The filing came a week after the company missed $96 million in bond interest and preferred stock dividend payments.
Sources said last week the company had reached an agreement for a $1.5 billion loan, arranged by J.P. Morgan Chase & Co. and Citigroup Inc.'s Salomon Smith Barney division and spread among a large number of banks, that would allow it to continue operating while it reorganizes.
Adelphia's troubles came as similar allegations of off-the-books deals and questionable accounting were under a microscope at other companies.
At WorldCom Inc., the SEC was investigating loans to Chief Executive Officer Bernie Ebbers that were used for purchases of stock. And off-balance-sheet financing practices have been under scrutiny since the December bankruptcy filing of Enron, which used private partnerships to shift debt off its books.
Adelphia's stock was delisted June 3 by the Nasdaq Stock Market for failure to file financial reports, and the company fired its accounting firm, Deloitte & Touche, naming PricewaterhouseCoopers to replace it. The company also revealed that both subscriber totals and cash flow figures for the past two years had been overstated.
Leonard Tow, chairman of Citizens Communications and Adelphia's largest minority shareholder, resigned June 10 after two weeks on the board, saying he couldn't work on deals to stabilize Adelphia amid "ongoing serial disclosures of wrongdoing."
Adelphia reported to the SEC in late May that it appeared the company had guaranteed $3.1 billion in loans to the Rigas family, much of it used to buy now-devalued Adelphia stock. The company said even those figures may change because the Rigases refused to review or provide information for the filings.
The company divulged that the Rigas family for years had almost unfettered access to Adelphia's coffers, using company cash or assets to help it buy and run the Buffalo Sabres hockey team, expand the family's own personal cable company holdings, acquire timberland and invest in a golf course near the company headquarters in Coudersport in rural northern Pennsylvania. Many of the deals were never approved by Adelphia's board, the company said.
Adelphia remained delinquent in filing its annual 10-K financial statement, which had been due April 1. The company said a Deloitte & Touche audit to prepare the statement had been halted and the board's own three-member committee was directing an investigation of issues the audit raised.
In May, Rigas and his three sons stepped down from executive positions, and gave up seats on the board. The family also agreed to turn over $1 billion in assets and divert cash flow from family-controlled cable companies to try to help the company make debt payments.
Rigas was operating a small Coudersport movie theater in 1952 when a friend talked him into buying a franchise that delivered broadcast television signals, captured on a large antennae, via cable to rural subscribers. Rigas and his brother, Gus, gradually built the business, naming their company "Adelphia," Greek for "brothers." John Rigas bought out Gus Rigas' interest in 1983.
Adelphia stock, which was at $20.39 before the company first divulged the off-the-books debt in March, was valued at only 14 cents a share in over-the-counter trading Tuesday.

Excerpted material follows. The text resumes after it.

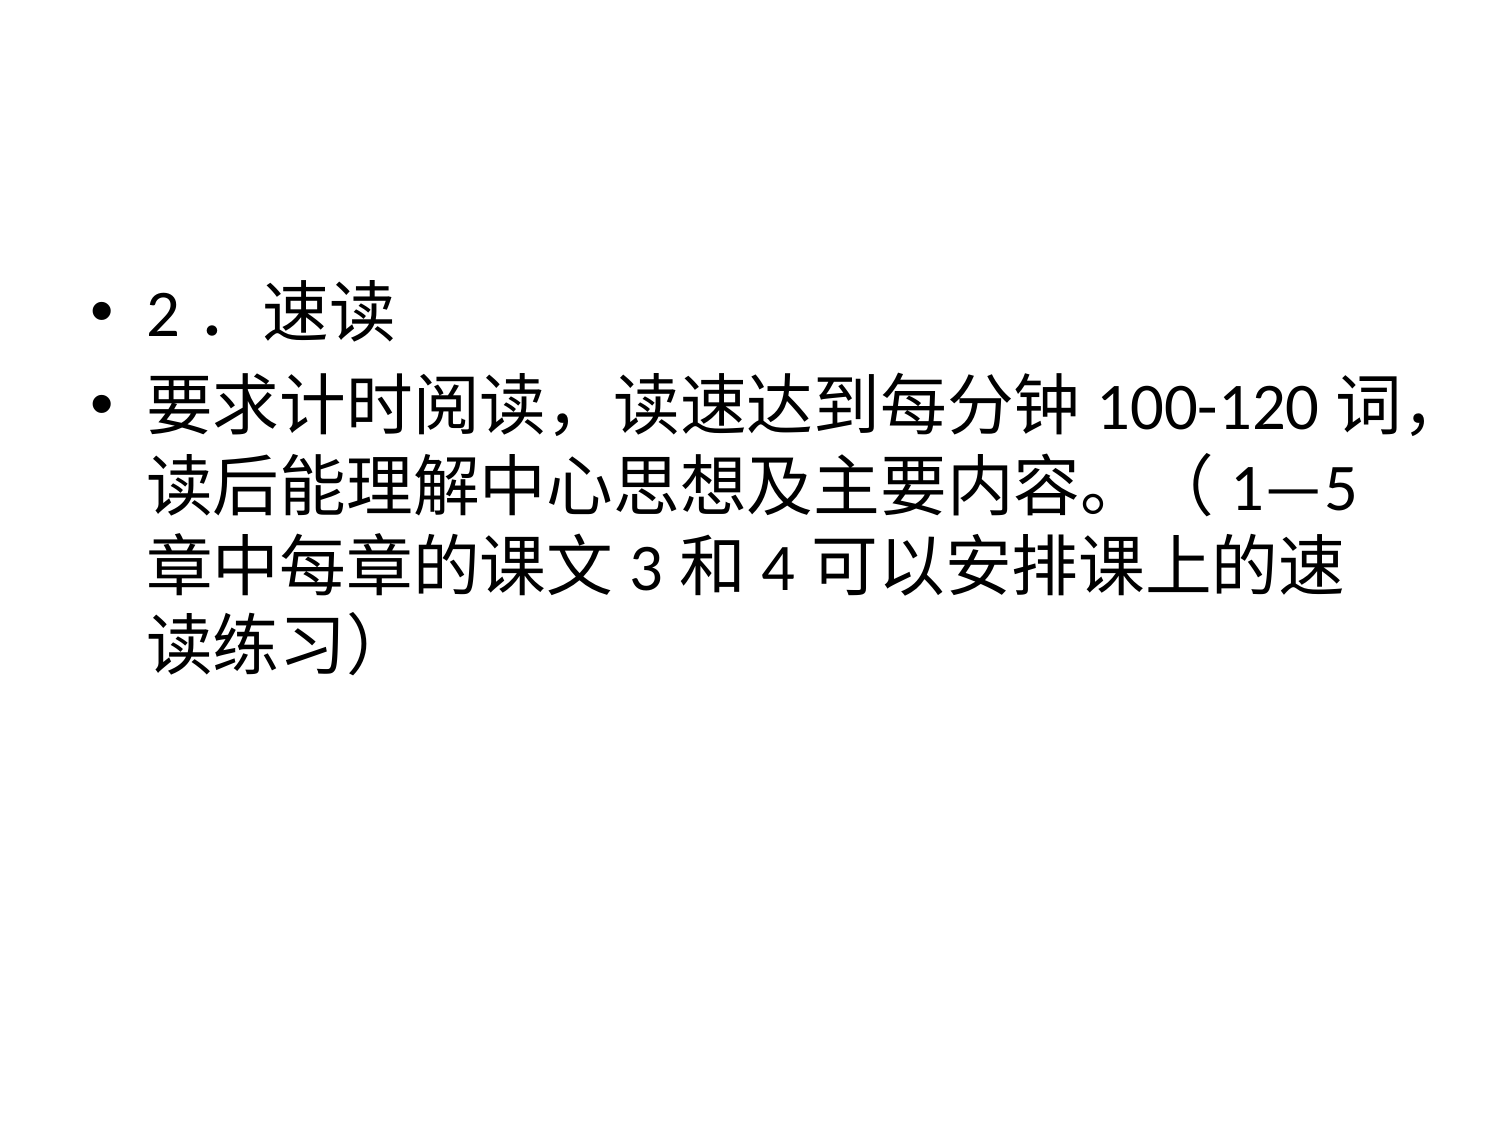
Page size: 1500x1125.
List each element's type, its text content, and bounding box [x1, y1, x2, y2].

Adelphia's bankrupcy (BK) has been obvious for weeks. If Wednesday is a Black Wednesday, I'm reserving judgement, it will be because of MCI Worldcom's giant accounting fraud. The fraud was uncovered by KPMG, funny that Arthur Anderson did not uncover it (/sarcasm)
Forget a "return" on your investment:
be happy with getting your investment returned.
250 holy shiite, thanks for the info, and agreeing its all about Worldcom, Adelphia is old news (about a month old)
The market probably priced in an Adelphia Ch 11 weeks ago, where as the MCI WorldCom news is well brand new news. Typically only brand new news, suprises, move an efficient market like the U.S. equity market.
I agree that tomorrow will/should be ugly.
Some people (me) might call this "looting the treasury."